### WRITTEN PROBLEM:
Reproduce the records below line for line, without changing anything, but leave out the pictures.

### MATERIAL SUPPLIED:
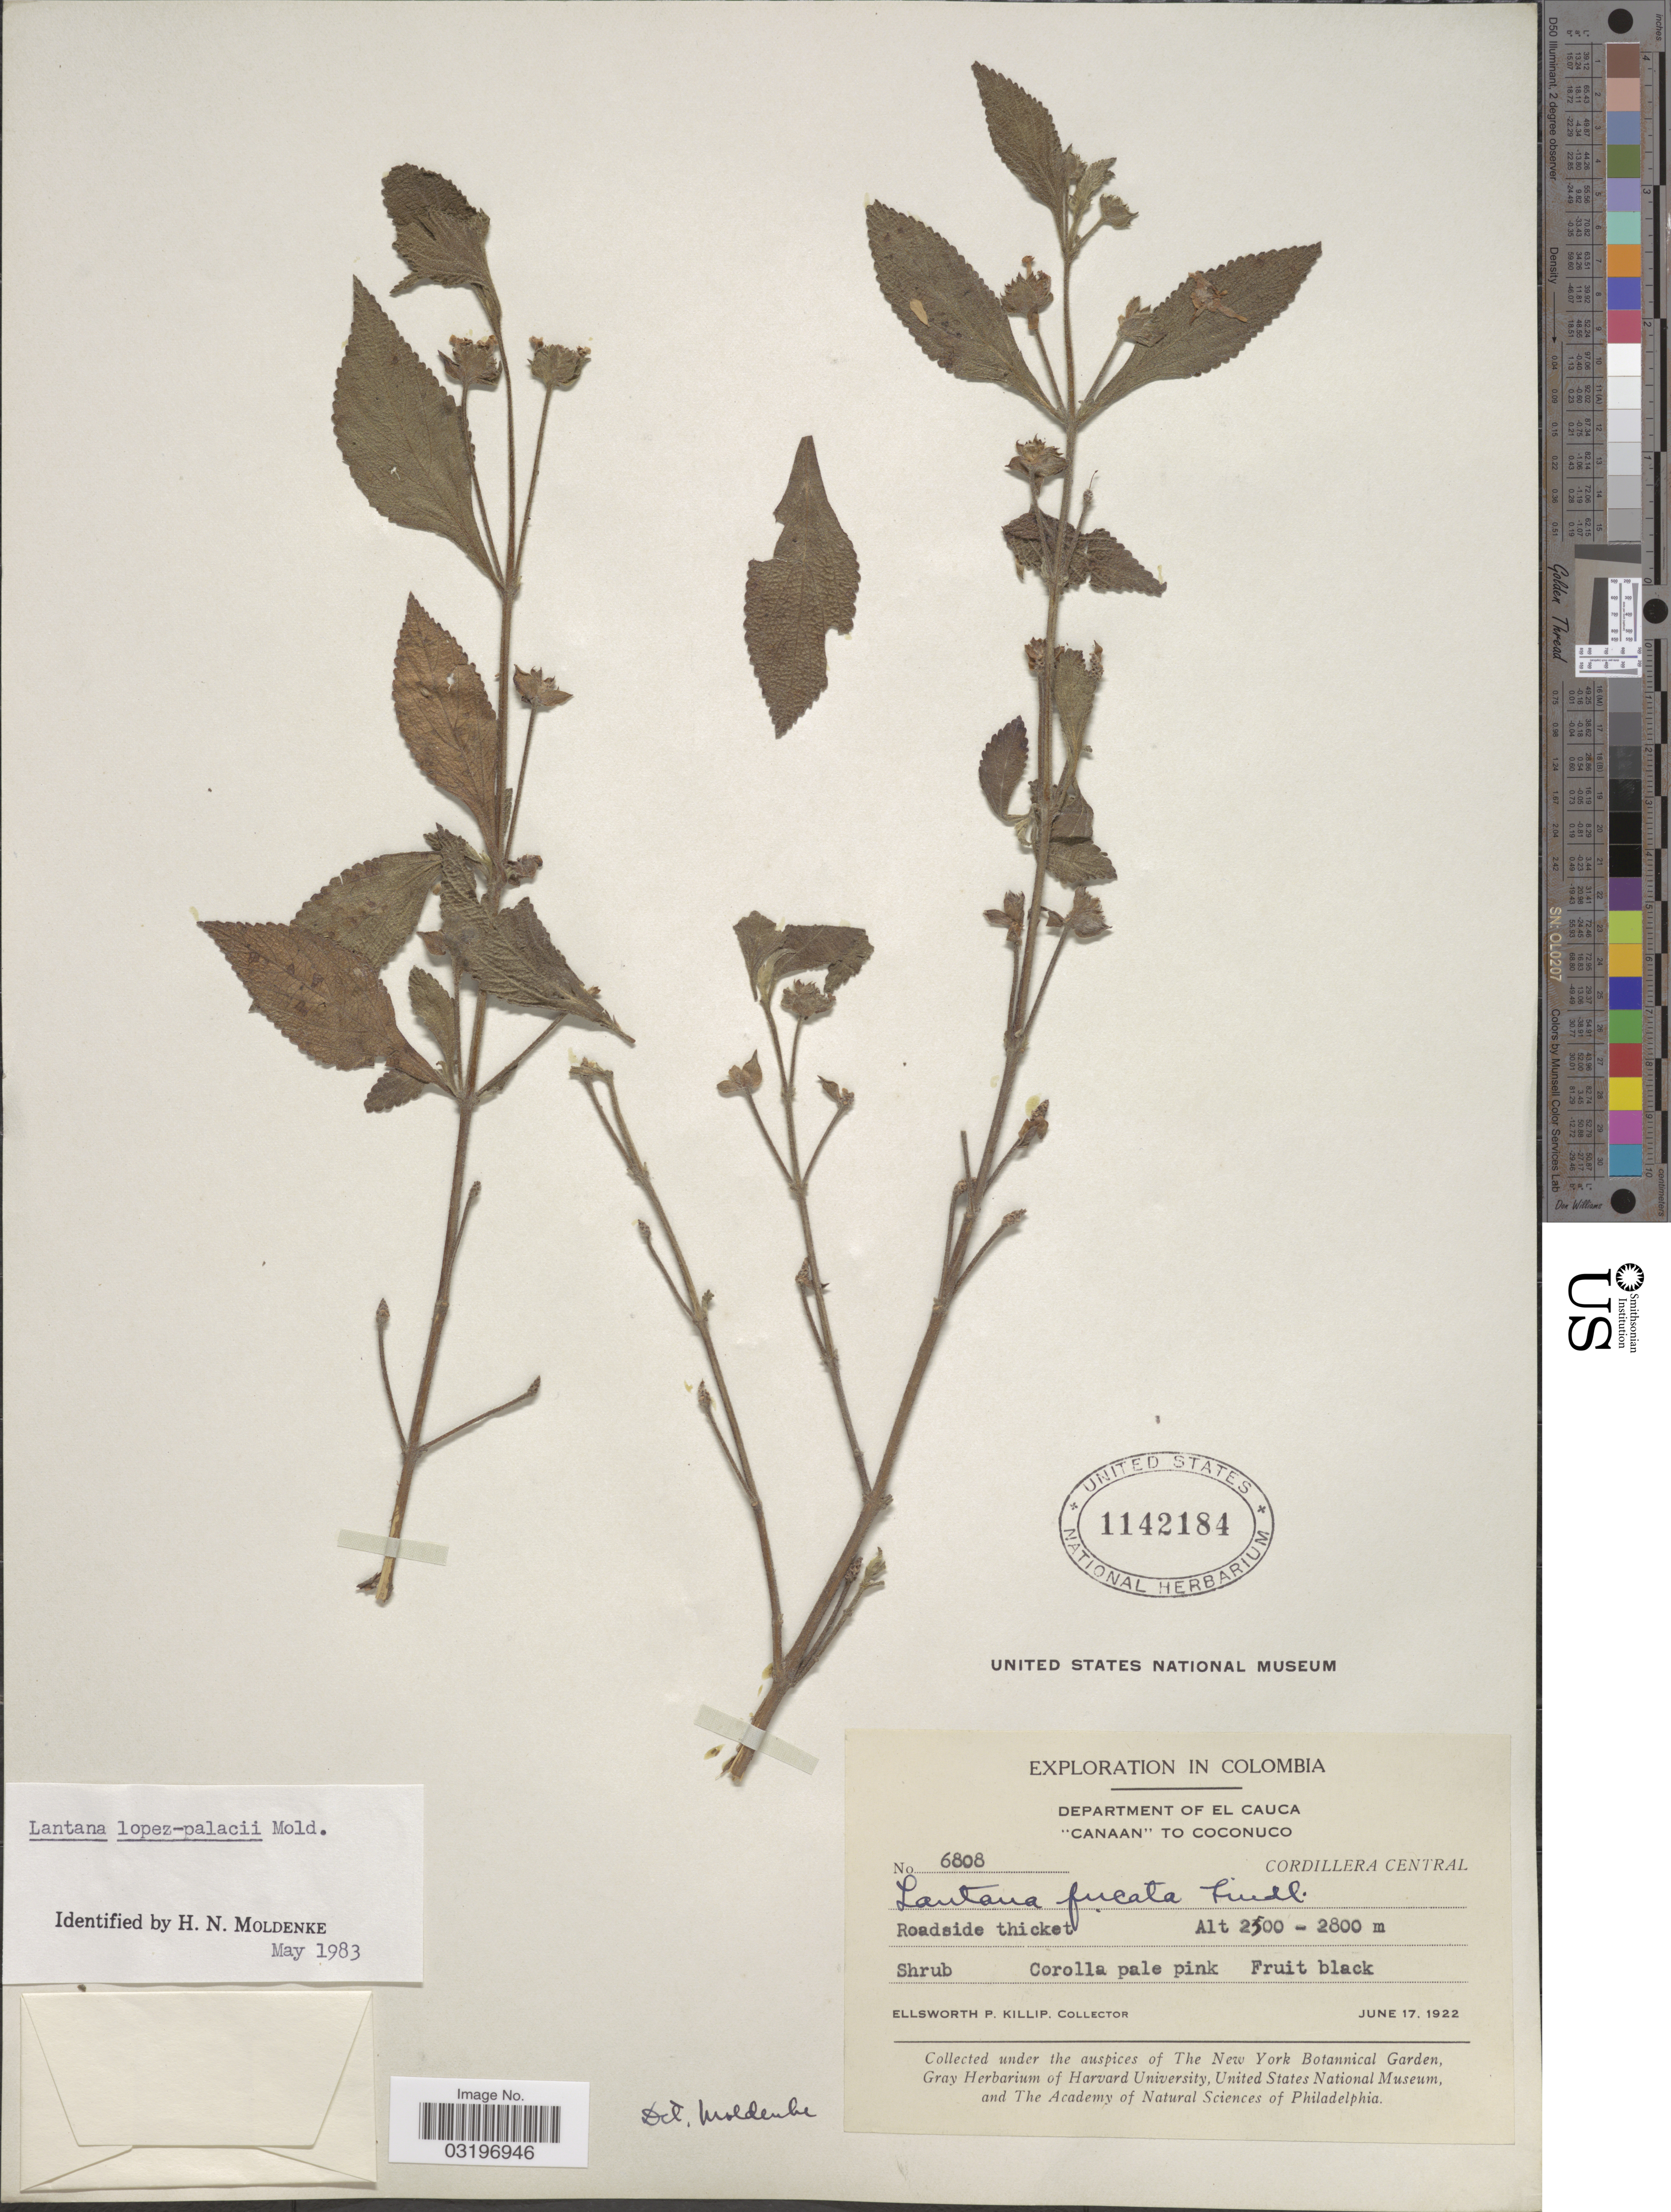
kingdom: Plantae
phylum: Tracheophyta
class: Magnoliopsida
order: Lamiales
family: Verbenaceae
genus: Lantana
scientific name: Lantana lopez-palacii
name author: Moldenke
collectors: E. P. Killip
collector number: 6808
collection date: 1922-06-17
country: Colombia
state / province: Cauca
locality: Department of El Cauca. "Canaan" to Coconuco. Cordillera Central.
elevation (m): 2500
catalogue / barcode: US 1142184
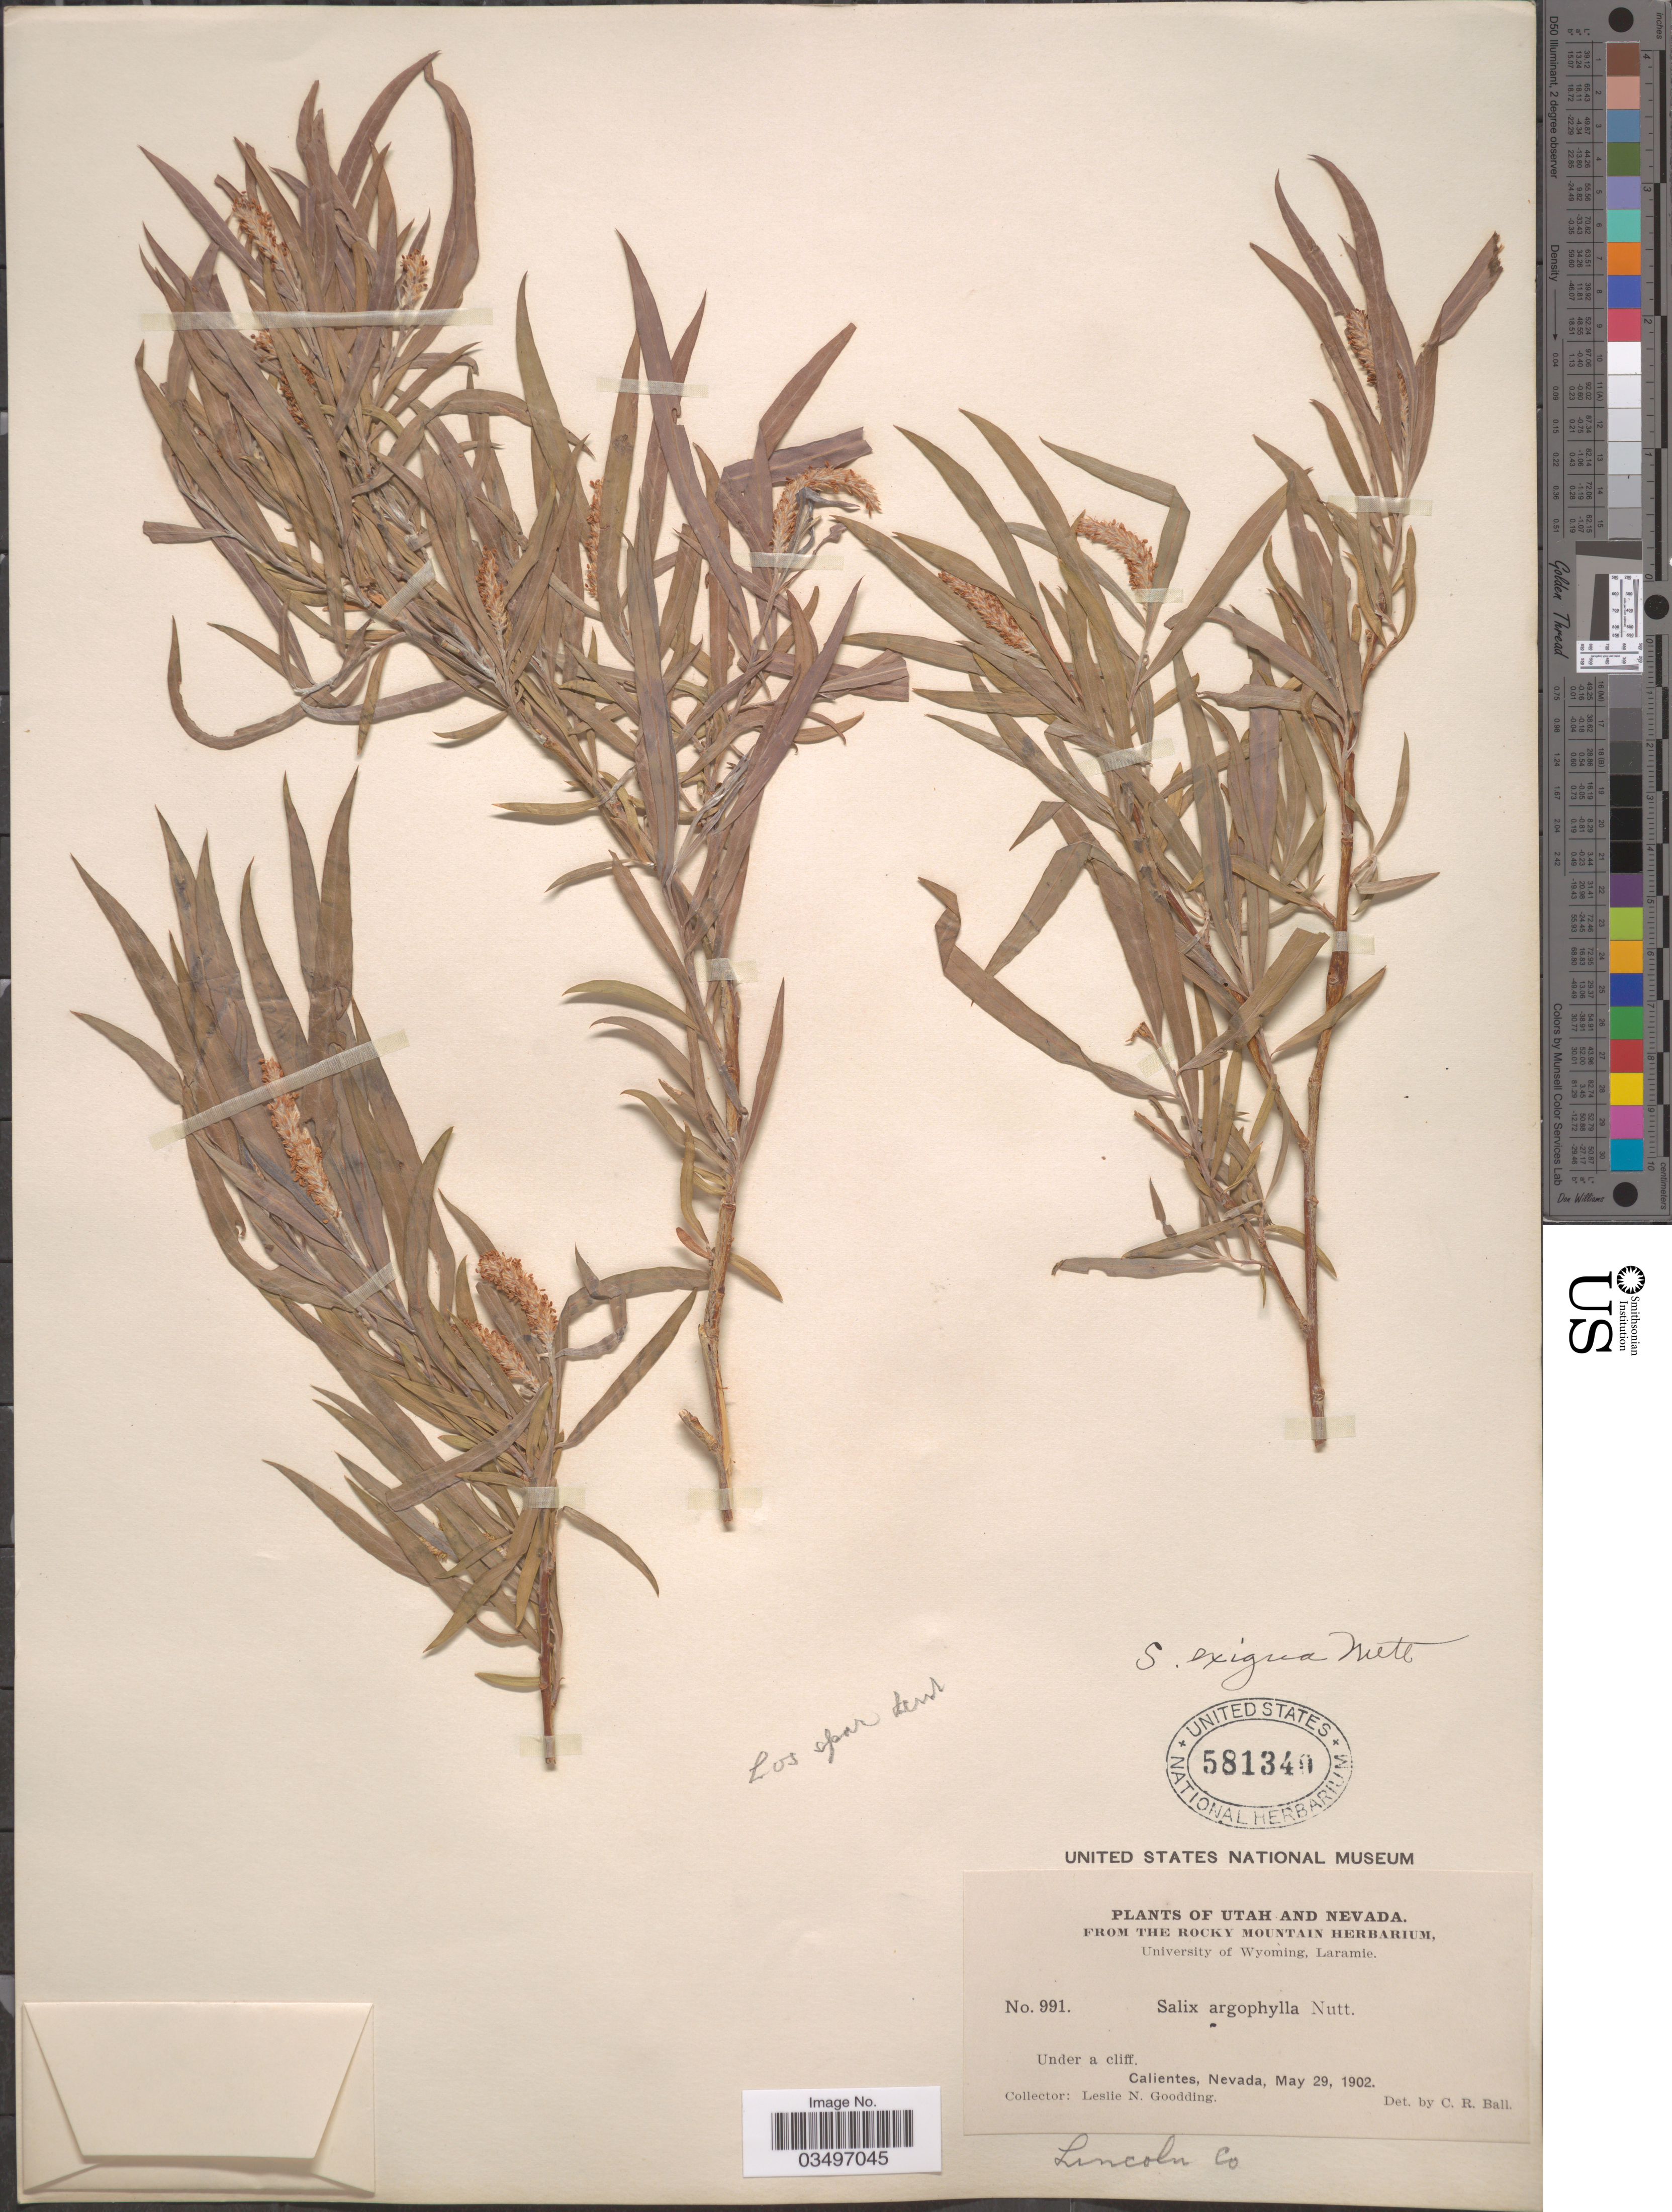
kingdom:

### EXERCISE ANSWER:
kingdom: Plantae
phylum: Tracheophyta
class: Magnoliopsida
order: Lamiales
family: Verbenaceae
genus: Lantana
scientific name: Lantana lopez-palacii
name author: Moldenke
collectors: E. P. Killip
collector number: 6808
collection date: 1922-06-17
country: Colombia
state / province: Cauca
locality: Department of El Cauca. "Canaan" to Coconuco. Cordillera Central.
elevation (m): 2500
catalogue / barcode: US 1142184
kingdom:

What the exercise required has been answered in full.